Cop Out

Critic rating:

Tracy Morgan can't bail out this comedy
By Michael O'Sullivan
Friday, Feb. 26, 2010

Director Kevin Smith has said that one of the things that appealed to him about making "Cop Out," his action comedy starring Bruce Willis and Tracy Morgan, is that it's the kind of movie the filmmaker's late father would have liked.

It's a shame the old man isn't around to enjoy it. Much of the movie feels about 25 years too late.

Let's start with the music, by Harold Faltermeyer. It isn't clear whether Smith chose the composer, notable for scoring all three "Beverly Hills Cop" movies, to evoke the cheesy synth sound of a bygone era -- the golden age of the cop buddy flick -- or merely to replicate it. As it is, the music sounds less like homage than hoary cliche.

It's not the only thing that hasn't aged well.

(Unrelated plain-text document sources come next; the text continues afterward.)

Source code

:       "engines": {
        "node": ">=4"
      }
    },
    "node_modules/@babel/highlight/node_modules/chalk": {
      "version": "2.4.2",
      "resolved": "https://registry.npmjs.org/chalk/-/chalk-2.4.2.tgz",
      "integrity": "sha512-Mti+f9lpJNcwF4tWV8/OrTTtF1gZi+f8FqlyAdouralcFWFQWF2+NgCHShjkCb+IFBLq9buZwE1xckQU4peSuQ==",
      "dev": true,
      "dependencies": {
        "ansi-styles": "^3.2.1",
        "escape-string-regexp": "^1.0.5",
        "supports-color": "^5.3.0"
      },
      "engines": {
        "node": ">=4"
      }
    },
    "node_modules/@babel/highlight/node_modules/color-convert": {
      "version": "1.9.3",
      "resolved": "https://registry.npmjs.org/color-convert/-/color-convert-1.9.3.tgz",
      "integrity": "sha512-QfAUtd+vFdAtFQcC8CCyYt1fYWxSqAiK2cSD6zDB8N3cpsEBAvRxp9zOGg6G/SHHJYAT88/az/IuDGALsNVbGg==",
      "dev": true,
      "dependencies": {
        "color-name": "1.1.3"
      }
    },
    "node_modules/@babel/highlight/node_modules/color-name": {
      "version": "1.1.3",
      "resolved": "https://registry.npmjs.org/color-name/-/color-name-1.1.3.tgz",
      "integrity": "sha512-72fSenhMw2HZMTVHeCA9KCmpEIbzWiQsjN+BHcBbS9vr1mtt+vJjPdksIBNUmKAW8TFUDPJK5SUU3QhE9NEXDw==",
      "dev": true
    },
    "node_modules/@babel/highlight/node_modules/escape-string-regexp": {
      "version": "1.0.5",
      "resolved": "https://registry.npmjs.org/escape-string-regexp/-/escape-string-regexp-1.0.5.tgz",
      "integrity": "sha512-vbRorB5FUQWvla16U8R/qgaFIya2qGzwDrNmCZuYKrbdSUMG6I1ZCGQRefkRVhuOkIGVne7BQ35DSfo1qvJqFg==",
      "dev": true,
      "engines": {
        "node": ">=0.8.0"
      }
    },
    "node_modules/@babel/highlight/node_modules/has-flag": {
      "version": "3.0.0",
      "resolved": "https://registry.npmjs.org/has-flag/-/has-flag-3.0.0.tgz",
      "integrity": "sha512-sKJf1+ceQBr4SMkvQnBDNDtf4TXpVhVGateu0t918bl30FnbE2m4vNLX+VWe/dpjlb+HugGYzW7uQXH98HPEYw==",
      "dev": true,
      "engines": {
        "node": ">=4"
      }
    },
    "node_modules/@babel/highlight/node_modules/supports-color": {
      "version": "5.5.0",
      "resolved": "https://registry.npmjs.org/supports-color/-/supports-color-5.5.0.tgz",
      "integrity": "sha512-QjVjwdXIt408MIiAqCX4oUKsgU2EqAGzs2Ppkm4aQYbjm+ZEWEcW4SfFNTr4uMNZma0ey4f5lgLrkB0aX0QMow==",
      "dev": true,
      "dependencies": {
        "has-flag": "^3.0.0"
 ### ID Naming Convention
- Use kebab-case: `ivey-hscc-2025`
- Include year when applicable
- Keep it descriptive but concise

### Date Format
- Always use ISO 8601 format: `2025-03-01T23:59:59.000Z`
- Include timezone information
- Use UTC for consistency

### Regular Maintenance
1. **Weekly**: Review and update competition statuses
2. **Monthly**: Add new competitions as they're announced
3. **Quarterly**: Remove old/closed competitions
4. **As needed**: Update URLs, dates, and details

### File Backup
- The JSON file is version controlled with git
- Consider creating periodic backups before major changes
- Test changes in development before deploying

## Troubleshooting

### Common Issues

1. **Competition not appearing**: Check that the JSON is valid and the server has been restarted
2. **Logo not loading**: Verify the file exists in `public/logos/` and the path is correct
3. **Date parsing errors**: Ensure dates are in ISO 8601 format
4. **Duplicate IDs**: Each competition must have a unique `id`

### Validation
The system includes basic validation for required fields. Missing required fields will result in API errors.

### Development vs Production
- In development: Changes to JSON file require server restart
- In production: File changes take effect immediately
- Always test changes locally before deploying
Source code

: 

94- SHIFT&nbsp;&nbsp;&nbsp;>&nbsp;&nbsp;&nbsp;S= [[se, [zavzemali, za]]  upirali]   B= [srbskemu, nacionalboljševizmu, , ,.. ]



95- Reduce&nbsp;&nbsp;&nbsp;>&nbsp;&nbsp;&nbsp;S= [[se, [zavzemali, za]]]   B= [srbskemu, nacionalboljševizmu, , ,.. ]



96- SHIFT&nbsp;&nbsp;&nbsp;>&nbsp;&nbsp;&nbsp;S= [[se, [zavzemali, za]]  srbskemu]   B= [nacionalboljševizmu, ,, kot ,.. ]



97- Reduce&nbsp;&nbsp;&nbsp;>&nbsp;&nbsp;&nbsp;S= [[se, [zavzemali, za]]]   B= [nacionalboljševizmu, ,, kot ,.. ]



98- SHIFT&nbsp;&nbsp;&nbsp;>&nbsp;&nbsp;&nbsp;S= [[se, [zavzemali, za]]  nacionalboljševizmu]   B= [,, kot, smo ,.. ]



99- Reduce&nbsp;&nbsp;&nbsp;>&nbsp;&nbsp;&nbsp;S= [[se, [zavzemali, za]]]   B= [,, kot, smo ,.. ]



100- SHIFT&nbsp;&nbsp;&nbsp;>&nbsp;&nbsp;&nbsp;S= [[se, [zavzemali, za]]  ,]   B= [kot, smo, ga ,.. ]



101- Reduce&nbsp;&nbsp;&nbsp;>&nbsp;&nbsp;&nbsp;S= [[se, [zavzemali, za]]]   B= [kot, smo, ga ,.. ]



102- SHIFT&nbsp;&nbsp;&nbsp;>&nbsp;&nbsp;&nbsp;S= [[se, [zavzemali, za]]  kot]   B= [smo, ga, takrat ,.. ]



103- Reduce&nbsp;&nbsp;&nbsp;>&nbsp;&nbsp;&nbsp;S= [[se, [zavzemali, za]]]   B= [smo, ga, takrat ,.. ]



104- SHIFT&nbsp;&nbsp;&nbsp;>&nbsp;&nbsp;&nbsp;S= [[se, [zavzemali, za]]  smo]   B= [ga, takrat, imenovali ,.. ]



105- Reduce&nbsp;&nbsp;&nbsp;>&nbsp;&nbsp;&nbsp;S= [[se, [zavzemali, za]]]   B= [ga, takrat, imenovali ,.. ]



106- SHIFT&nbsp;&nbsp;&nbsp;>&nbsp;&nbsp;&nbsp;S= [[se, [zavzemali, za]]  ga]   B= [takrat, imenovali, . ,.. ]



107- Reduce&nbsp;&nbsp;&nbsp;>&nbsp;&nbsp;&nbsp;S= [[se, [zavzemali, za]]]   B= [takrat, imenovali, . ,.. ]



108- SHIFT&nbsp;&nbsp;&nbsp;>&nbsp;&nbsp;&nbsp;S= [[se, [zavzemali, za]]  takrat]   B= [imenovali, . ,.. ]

The very concept -- an odd-couple police partnership made up of one level-headed guy (Willis) and one nut job (Morgan) -- was starting to show signs of wear well before "Lethal Weapon 4" (1998). Working from a script by brothers Robb and Mark Cullen (making the leap from TV to feature film writing here), Smith does little to dust off the antique. Other than his casting of Morgan -- an unpredictable wild man who does most of the comedic heavy lifting and by the end of the film looks like he's lost 10 pounds through improv sweat alone -- Smith has given us a lazy retread.

Not 15 minutes in, Jimmy (Willis) and Paul (Morgan) have already botched one case and been chewed out by their captain (Sean Cullen), who confiscates their guns and badges, and suspends them without pay. That sets in motion the main plot, which revolves around Jimmy and Paul's unauthorized efforts to retrieve a collectible baseball card of Jimmy's that has been stolen by a Latino gangster (Guillermo Diaz). Without it -- not to mention without his steady paycheck -- Jimmy won't be able to come up with the 50 grand for the wedding his daughter (Michelle Trachtenberg) has always wanted.

All this, of course, is merely an excuse for Jimmy and Paul to banter, bicker and crack wise in increasingly foul-mouthed fashion about such secondary issues as Paul's bathroom habits or his neurotic jealousy about his wife (Rashida Jones), who he suspects is sleeping with a neighbor. It's pretty funny stuff, actually. In this case, Smith is smart enough to wind Morgan up, turn on the camera and get out of his way.

What results is a tour de force of sheer comic energy that threatens to rip apart the film -- and its sodden, secondhand premise -- like a wad of used paper towels. It's a performance in search of a movie.

Seann William Scott is also a welcome, off-kilter presence as a disturbingly genial cat burglar apprehended by Jimmy and Paul, and later recruited for their mission. (Hint: Stay through the closing credits for more of him.)

The rest of "Cop Out" feels less like a throwback than something that should have been thrown out years ago. From Diaz's Poh Boy, a sports memorabilia-obsessed villain who tortures his victims in a basement batting cage, to Fred Armisen's cameo as corrupt Russian lawyer (whose accent wavers between Spanish and Martian), to Jason Lee's Roy, the smarmy second husband of Jimmy's ex-wife, "Cop Out" is filled with bad guys who are just, well, bad.

Contains nasty language, sexual references and violence.